Sur 16 grandes catégories d’infrastructures et autres politiques d’intérêt général, une majorité obtenait une note « D » (« Mauvais état : à risque »). De façon plus détaillée, l’ASCE a classé dans cette catégorie les infrastructures « en état médiocre et (…) en-dessous des standards, avec de nombreuses composantes approchant la fin de vie. Une part importante du système présente des dégradations significatives. Les conditions (…) suscitent une sérieuse inquiétude avec, en outre, de forts risques de défaillances ». Figuraient dans cette catégorie des infrastructures aussi essentielles que les écoles, les routes et l’eau potable. Sur les écoles, le rapport rappelle que près de la moitié du parc immobilier a été construit pour éduquer les « baby-boomers » d’après-Guerre, d’où un effet d’usure qui s’ajoute à un effet de ciseau produit par l’augmentation de la population étudiante et la diminution des financements par les Etats et les collectivités locales. Au cours de la campagne, Donald Trump a promis un plan en faveur des infrastructures (« American Infrastructure First ») : si les détails ne sont pas connus, ce dernier ciblerait les transports, les réseaux d’eau et d’électricité ainsi que les télécommunications et la sécurité.

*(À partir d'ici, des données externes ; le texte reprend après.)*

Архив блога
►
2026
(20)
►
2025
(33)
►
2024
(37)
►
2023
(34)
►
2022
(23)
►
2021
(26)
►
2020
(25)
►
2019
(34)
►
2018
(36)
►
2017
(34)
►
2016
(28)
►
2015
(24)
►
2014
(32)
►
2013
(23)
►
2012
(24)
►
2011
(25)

3. Finances publiques : un nouveau cycle d’endettement à l’horizon ?

A plus de 100 %, le ratio dette publique/PIB des Etats-Unis est le troisième plus important des pays du G7 derrière le Japon et l’Italie. A l’instar des autres principales économies avancées, les finances publiques nord-américaines ont subi un impact très négatif au moment de la Grande récession. Le ratio d’endettement est toutefois en voie de stabilisation du fait du rétablissement progressif des comptes publics (division par trois du déficit entre 2009 et 2015). Au cours de la campagne, Donald Trump a proposé un programme économique qui augmenterait la dette d’environ 5 300Md€ au bout de 10 ans selon le Committee for a Responsible Federal Budget, organisme bipartisan et indépendant [1] . Ceci résulterait principalement des mesures de baisses des prélèvements en faveur, notamment, des entreprises (baisse du taux nominal de l’IS de 35 % à 15 %). En dépenses, les efforts supplémentaires en faveur de la défense et des familles seraient compensés par un « Penny Plan » [2] sur les autres dépenses et le remplacement d’un seul fonctionnaire partant à la retraite sur trois (hypothèse du CRFB).

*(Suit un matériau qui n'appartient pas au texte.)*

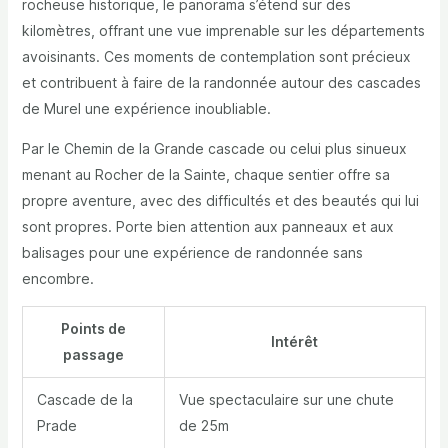
rocheuse historique, le panorama s’étend sur des
kilomètres, offrant une vue imprenable sur les départements
avoisinants. Ces moments de contemplation sont précieux
et contribuent à faire de la randonnée autour des cascades
de Murel une expérience inoubliable.
Par le Chemin de la Grande cascade ou celui plus sinueux
menant au Rocher de la Sainte, chaque sentier offre sa
propre aventure, avec des difficultés et des beautés qui lui
sont propres. Porte bien attention aux panneaux et aux
balisages pour une expérience de randonnée sans
encombre.
Points de
Intérêt
passage
Cascade de la
Vue spectaculaire sur une chute
Prade
de 25m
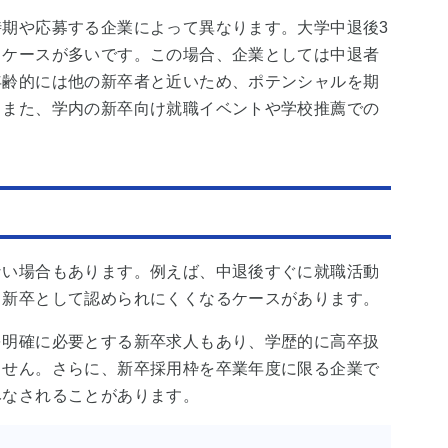
期や応募する企業によって異なります。大学中退後3
るケースが多いです。この場合、企業としては中退者
年齢的には他の新卒者と近いため、ポテンシャルを期
。また、学内の新卒向け就職イベントや学校推薦での
ない場合もあります。例えば、中退後すぐに就職活動
、新卒として認められにくくなるケースがあります。
を明確に必要とする新卒求人もあり、学歴的に高卒扱
ません。さらに、新卒採用枠を卒業年度に限る企業で
みなされることがあります。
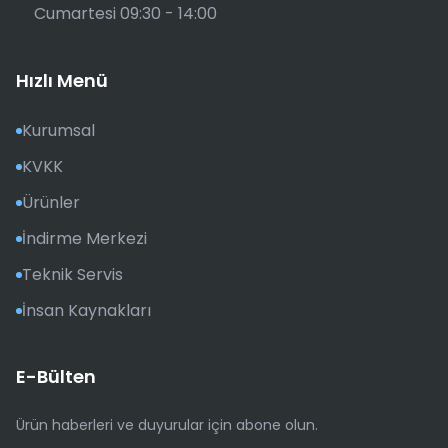
Cumartesi 09:30 - 14:00
Hızlı Menü
Kurumsal
KVKK
Ürünler
İndirme Merkezi
Teknik Servis
İnsan Kaynakları
E-Bülten
Ürün haberleri ve duyurular için abone olun.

Contrairement à plusieurs de ses partenaires, l’économie nord-américaine semble, dans une large mesure, avoir dépassé la crise née sur son sol même si de sérieuses faiblesses demeurent (taux d’activité, inégalités, pauvreté…). Fruits d’une inspiration expansionniste somme toute assez classique, les « Trumponomics » devront affronter deux défis de taille : d’une part, la période elle-même, tout sauf ordinaire ; d’autre part, celui de la cohérence globale du projet. En effet, certains engagements de campagne en matière d’immigration et de commerce extérieur pourraient altérer tout ou partie de la logique d’expansion : ainsi, un plan de relance dans la première économie augmentera nécessairement la demande adressée au reste du monde. Comment l’offre mondiale réagira-t-elle ? Pour celle qui souhaitera s’y orienter, comment sera-t-elle traitée par la nouvelle administration ? Enfin, les actifs de réserve traditionnels (Treasuries, dollar) seront-ils toujours jugés aussi « sûrs » par les investisseurs ?

[1] Exercice entouré d’aléas importants et purement budgétaire (non prise en compte des effets économiques des mesures).
[2] Baisse de 1 % par an de la dépense discrétionnaire hors défense, d’où une économie « tendancielle ».